Example Configuration

This example illustrates the processor configuration for the log example:

- name: sequence_f27c
  type: sequence
  user_description: Lookup CRs
  processors:
  - type: lookup
    metadata: '{"id":"LUozxi43Hkgr3YWJhOGJq","type":"lookup","name":"FTD Code"}'
    data_types:
    - log
    - metric
    - trace
    location_path: ed://lookup.csv
    reload_period: 5m0s
    match_mode: regex
    key_fields:
    - event_field: body
      lookup_field: Column 1
    out_fields:
    - event_field: attributes["new_attribute_1"]
      lookup_field: Column 2
    - event_field: attributes["new_attribute_2"]
      lookup_field: Column 3

Note the binding pairs:

For key_fields, the event_field specifies the key value in the data item and binds it to the lookup_field. For each data item, the processor extracts the value using the event field’s pattern and compares it to each value in Column 1 for a match.

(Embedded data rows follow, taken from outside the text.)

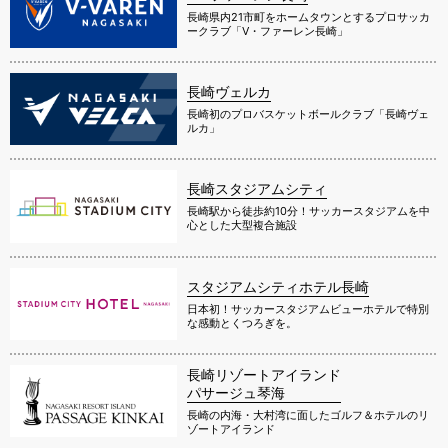
長崎県内21市町をホームタウンとするプロサッカ
ークラブ「V・ファーレン長崎」
長崎ヴェルカ
長崎初のプロバスケットボールクラブ「長崎ヴェ
ルカ」
長崎スタジアムシティ
長崎駅から徒歩約10分！サッカースタジアムを中
心とした大型複合施設
スタジアムシティホテル長崎
日本初！サッカースタジアムビューホテルで特別
な感動とくつろぎを。
長崎リゾートアイランド
パサージュ琴海
長崎の内海・大村湾に面したゴルフ＆ホテルのリ
ゾートアイランド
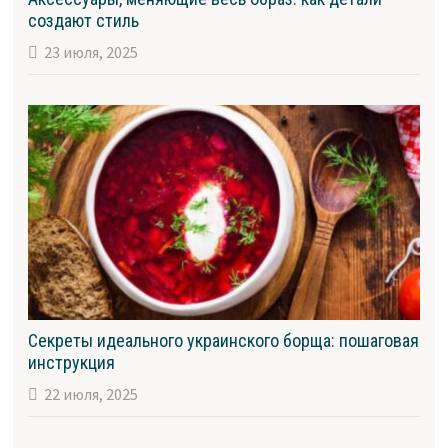
создают стиль
23 июля, 2025
Секреты идеального украинского борща: пошаговая
инструкция
22 июля, 2025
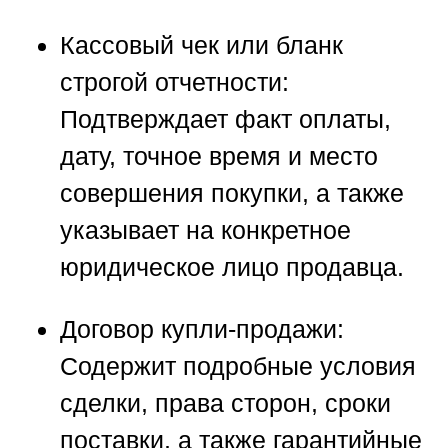
Кассовый чек или бланк
строгой отчетности:
Подтверждает факт оплаты,
дату, точное время и место
совершения покупки, а также
указывает на конкретное
юридическое лицо продавца.
Договор купли-продажи:
Содержит подробные условия
сделки, права сторон, сроки
поставки, а также гарантийные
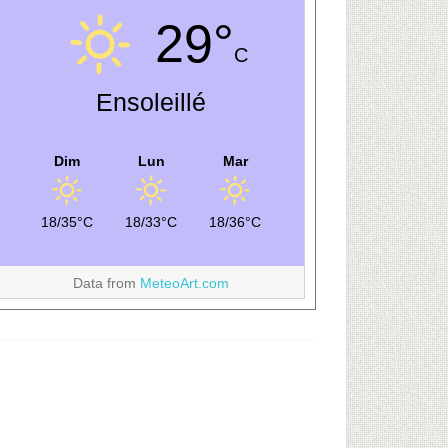
29°
C
Ensoleillé
Dim
Lun
Mar
18/35°C
18/33°C
18/36°C
Data from
MeteoArt.com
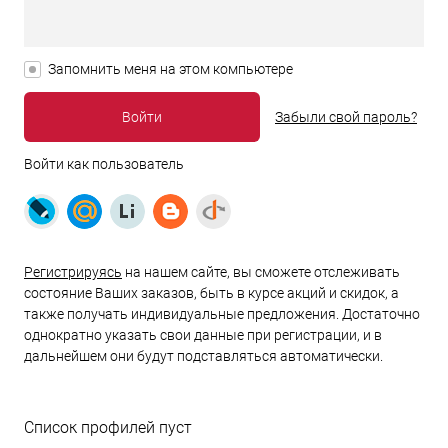
Запомнить меня на этом компьютере
Забыли свой пароль?
Войти как пользователь
Регистрируясь
на нашем сайте, вы сможете отслеживать
состояние Ваших заказов, быть в курсе акций и скидок, а
также получать индивидуальные предложения. Достаточно
однократно указать свои данные при регистрации, и в
дальнейшем они будут подставляться автоматически.
Список профилей пуст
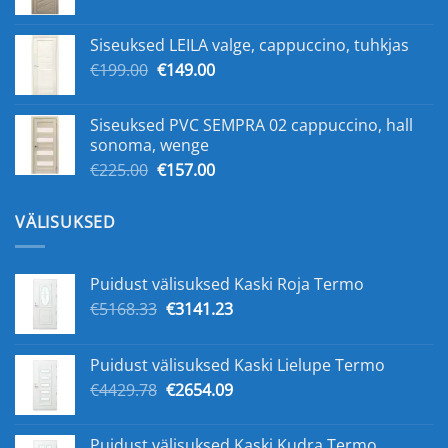
hind
hind
oli:
on:
Siseuksed LEILA valge, cappuccino, tuhkjas
€199.00.
€139.00.
Algne
Praegune
€
199.00
€
149.00
hind
hind
oli:
on:
Siseuksed PVC SEMPRA 02 cappuccino, hall
€199.00.
€149.00.
sonoma, wenge
Algne
Praegune
€
225.00
€
157.00
hind
hind
oli:
on:
VÄLISUKSED
€225.00.
€157.00.
Puidust välisuksed Kaski Roja Termo
Algne
Praegune
€
5168.33
€
3141.23
hind
hind
oli:
on:
Puidust välisuksed Kaski Lielupe Termo
€5168.33.
€3141.23.
Algne
Praegune
€
4429.78
€
2654.09
hind
hind
oli:
on:
Puidust välisuksed Kaski Kudra Termo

For out_fields, there are two binding pairs: For each, a new attribute will be created based on the event_field, and its value will be extracted from the lookup_field - for all rows matched by the key_field parameter.

Table Location

The table is formatted as a CSV. You make the table available to the processor (on the edge) in one of three ways:

  1. Upload it in Edge Delta on the Knowledge tab of the Pipelines page.
  2. Save it on the host
  3. Make it available on HTTP or HTTPS

You specify the location of the CSV file you uploaded using a different format depending on where you uploaded it.

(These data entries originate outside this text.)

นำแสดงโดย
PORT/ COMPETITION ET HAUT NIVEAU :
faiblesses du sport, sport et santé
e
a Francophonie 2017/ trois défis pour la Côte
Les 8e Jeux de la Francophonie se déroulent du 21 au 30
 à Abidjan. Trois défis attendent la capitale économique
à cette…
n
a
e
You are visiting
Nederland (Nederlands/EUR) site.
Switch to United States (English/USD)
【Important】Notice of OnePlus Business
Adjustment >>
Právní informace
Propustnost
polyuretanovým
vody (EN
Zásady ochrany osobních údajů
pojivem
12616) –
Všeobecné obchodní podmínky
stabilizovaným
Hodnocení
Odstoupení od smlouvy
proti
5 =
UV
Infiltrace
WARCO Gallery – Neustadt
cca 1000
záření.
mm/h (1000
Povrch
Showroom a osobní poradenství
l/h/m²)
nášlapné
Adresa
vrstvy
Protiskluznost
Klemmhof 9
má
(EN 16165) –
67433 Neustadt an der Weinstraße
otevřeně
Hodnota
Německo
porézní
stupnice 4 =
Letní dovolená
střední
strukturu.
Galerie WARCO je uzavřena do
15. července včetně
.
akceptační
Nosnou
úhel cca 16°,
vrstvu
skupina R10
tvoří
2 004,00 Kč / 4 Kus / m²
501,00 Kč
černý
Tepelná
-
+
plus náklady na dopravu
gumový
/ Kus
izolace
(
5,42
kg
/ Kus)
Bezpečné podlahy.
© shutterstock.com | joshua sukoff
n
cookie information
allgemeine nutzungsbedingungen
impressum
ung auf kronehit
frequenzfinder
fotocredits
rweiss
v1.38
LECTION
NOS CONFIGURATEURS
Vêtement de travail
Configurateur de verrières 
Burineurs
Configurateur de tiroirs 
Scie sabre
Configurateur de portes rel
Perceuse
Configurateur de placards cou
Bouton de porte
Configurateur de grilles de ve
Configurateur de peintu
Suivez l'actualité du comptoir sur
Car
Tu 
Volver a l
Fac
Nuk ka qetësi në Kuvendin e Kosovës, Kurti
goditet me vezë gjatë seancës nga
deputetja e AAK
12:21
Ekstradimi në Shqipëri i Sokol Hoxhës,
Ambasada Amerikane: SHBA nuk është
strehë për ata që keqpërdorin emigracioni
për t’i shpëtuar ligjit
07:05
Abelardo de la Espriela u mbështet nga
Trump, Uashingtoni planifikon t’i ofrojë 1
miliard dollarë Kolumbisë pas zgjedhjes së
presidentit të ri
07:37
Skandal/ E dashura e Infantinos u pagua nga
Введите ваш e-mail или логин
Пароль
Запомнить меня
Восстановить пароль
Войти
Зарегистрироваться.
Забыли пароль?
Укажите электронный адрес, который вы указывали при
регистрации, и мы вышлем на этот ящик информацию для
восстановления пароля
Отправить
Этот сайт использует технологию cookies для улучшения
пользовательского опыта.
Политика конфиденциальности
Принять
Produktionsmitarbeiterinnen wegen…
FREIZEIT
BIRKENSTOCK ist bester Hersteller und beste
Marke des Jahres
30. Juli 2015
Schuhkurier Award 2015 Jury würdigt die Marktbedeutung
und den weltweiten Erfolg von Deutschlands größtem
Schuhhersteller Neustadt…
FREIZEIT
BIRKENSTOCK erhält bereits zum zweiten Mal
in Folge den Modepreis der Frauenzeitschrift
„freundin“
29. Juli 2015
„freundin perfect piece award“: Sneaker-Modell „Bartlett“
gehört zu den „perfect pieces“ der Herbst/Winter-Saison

Tables uploaded to Edge Delta: For tables in the knowledge library, select Lookup table, then select it in the list in the GUI. In YAML, specify ed:// followed by the filename you used when you uploaded it. ed://lookuptablefilename.csv

Tables uploaded to a Windows OS: For Windows local files, select File, specify file:// followed by the location and filename. file://c:\location\lookuptablefilename.csv

Tables uploaded to a Linux OS or macOS: For Unix type local files, select File, specify file:// followed by the location and filename. file:///app/lookuptablefilename.csv

Tables uploaded to a website: For files available online, select Other specify the URL. It can be HTTP or HTTPS. https://docs.edgedelta.com/lookuptablefilename.csv

Reload Period

You can configure how often the processor should check the lookup table location for update to it. For tables that do not change often this duration can be longer. For testing or tables that change regularly this should be a shorter duration. The default value is 5 minutes.

Match Mode

You can specify one of the following match modes to indicate the type of key matching:

  • exact - Searches the key column for an exact match against the value extracted from the data item
  • regex - Searches for a matching pattern (the lookup column consists of regex patterns)
  • contain - Matches when the data item value contains the lookup key as a substring
  • prefix - Matches when the data item value starts with the lookup key
  • suffix - Matches when the data item value ends with the lookup key

Ignore Case

If you set the Match Mode to exact, contain, prefix, or suffix, you can specify whether or not the match should be case-sensitive.

Regex Option

If you set the Match Mode to regex you can specify how many regex matches to match against. You specify first to stop searching after the first match, or all to find all matching rows.

If more than one matching row is found, the enrichments will be multiple comma separated values.